- **Extracted text**
It has become an urgent task to investigate Chinese traditional medicinal herbs with modern technological instrument and establish integrate quality appraisal system. And it is also the road that must be taken in the development of the Chinese native medicine enterprise. So carrying on the research of the new method of traditional Chinese medicine plays an important role in promoting the development of modern traditional Chinese pharmacology and the Chinese medicine modernization. Successful application of adsorption chromatography on cross-linked 12% agarose has been reported for the purification of flavones and polyphenols.
In the present paper, under the optimized experiment conditions, active components from common traditional Chinese herbs (Rheum officinale Baill., Glycine max (L.)Merr Polygonum cuspidatum Sieb.et Zucc, etc.) were separated and purified. The purity of the obtained compounds after Superose 12 separation was above 95% determined by high performance liquid chromatography (HPLC) analysis and their chemical structures were identified by 1H-NMR, 13C-NMR and standard samples. And also discussed the separated mechanism of hydroxyanthraquinone, flavonoid and lignans compounds on cross-linked 12% agarose.
1. Isolation and purification of hydroxyanthraquinone compounds from the roots of Rheum officinale Baill. by Superose 12
A chromatographic method for isolation and purification of chemical constituents from the well-known traditional Chinese drugDa-huang (roots of Rheum officinale Baill.) was established by using 12% cross-linked agarose gel, Superose 12, as the separation media. 55% methanol (including 0.01% HAC) was used as the eluent for separation of cinnamic acid, rhein, aloe-emodin, chrysophanol, physcion and emodin from Da-huang crude extract. As a result, cinnamic acid and five kinds of hydroxyanthraquinones including rhein, aloe-emodin, chrysophanol, physcion and emodin were obtained in one-stepp seperation with high purity.
The retention behavior of hydroxyanthraquinones on Superose 12 was studied according to the chemical structure and the retention time. The results of the present study clearly demonstrate that Superose 12 can be used for the separation of hydroxyanthraquinones and that the retention of hydroxyanthraquinones on Superose 12 is based on a mixture of hydrogen bonding and hydrophobic interactions between the hydroxyl groups of hydroxyanthraquinones and the residues of the cross-linking reagents used in the manufacturing process of Superose 12.

- **Requirement**
In the text on separating Chinese herbal compounds with Superose 12, what eluent was used to separate the constituents of the Da-huang crude extract? The lines after this text have nothing to do with it.

- **Given entries**
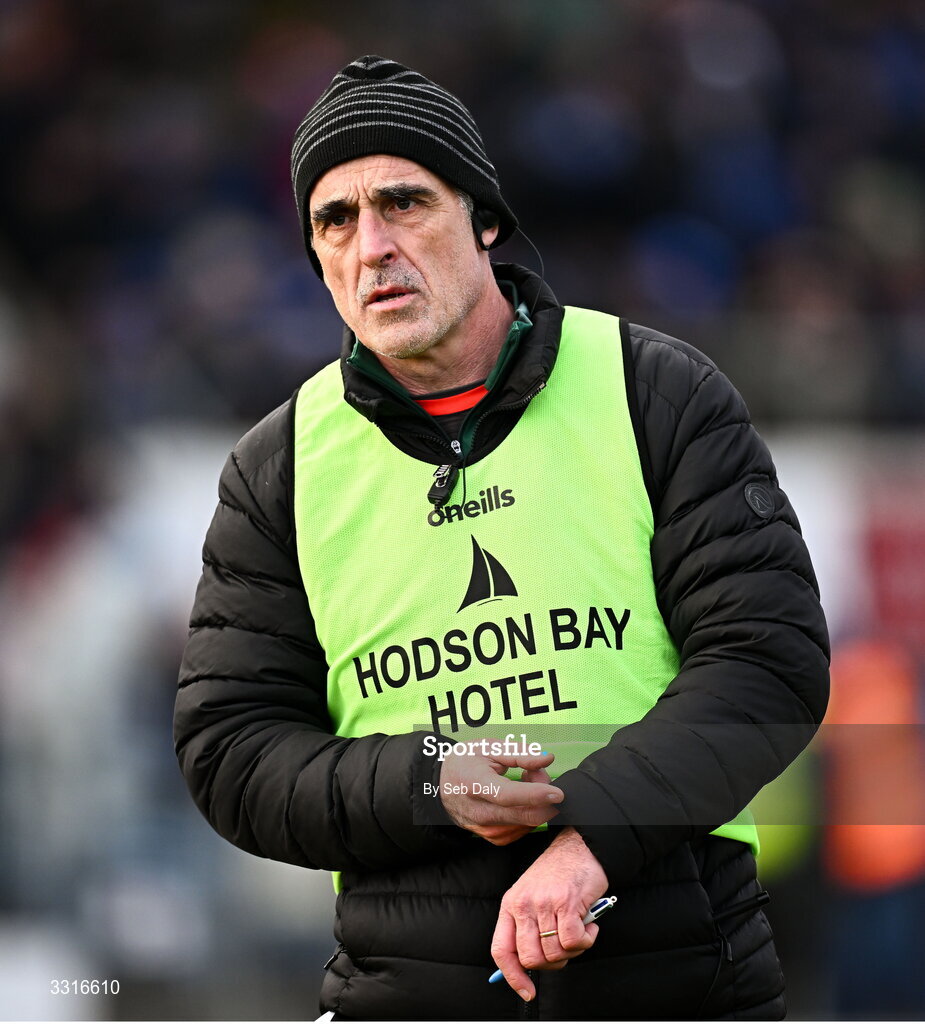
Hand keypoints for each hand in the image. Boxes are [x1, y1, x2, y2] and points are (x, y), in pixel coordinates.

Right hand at [440, 745, 562, 844]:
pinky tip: (520, 799)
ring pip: (527, 823)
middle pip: (524, 815)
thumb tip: (546, 760)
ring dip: (537, 804)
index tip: (557, 792)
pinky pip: (522, 829)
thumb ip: (519, 754)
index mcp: (475, 784)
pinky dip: (529, 813)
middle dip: (544, 797)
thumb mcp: (488, 747)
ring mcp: (486, 828)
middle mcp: (480, 812)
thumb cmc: (465, 762)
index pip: (508, 795)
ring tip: (525, 781)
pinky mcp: (493, 837)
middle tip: (538, 774)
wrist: (440, 786)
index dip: (535, 795)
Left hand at [490, 827, 607, 1000]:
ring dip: (573, 951)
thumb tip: (528, 966)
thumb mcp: (531, 896)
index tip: (527, 991)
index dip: (512, 977)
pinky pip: (575, 942)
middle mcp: (523, 905)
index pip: (501, 950)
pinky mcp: (567, 903)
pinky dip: (587, 940)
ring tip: (579, 932)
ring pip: (555, 953)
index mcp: (511, 905)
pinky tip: (590, 926)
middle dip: (551, 964)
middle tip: (565, 951)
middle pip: (531, 958)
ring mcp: (544, 903)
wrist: (580, 846)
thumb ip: (527, 927)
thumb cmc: (558, 874)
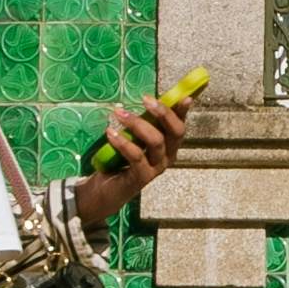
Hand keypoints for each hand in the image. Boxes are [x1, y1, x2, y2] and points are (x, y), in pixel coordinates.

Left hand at [72, 90, 193, 233]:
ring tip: (119, 113)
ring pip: (156, 141)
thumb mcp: (132, 138)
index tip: (185, 97)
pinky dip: (123, 141)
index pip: (180, 125)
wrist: (104, 190)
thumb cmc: (119, 159)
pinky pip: (136, 155)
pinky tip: (110, 132)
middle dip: (163, 113)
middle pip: (175, 132)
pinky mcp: (142, 177)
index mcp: (169, 145)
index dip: (183, 111)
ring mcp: (157, 168)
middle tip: (145, 99)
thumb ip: (141, 123)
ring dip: (137, 123)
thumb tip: (145, 99)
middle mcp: (168, 156)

- **Exercise answer**
55% methanol containing 0.01% HAC.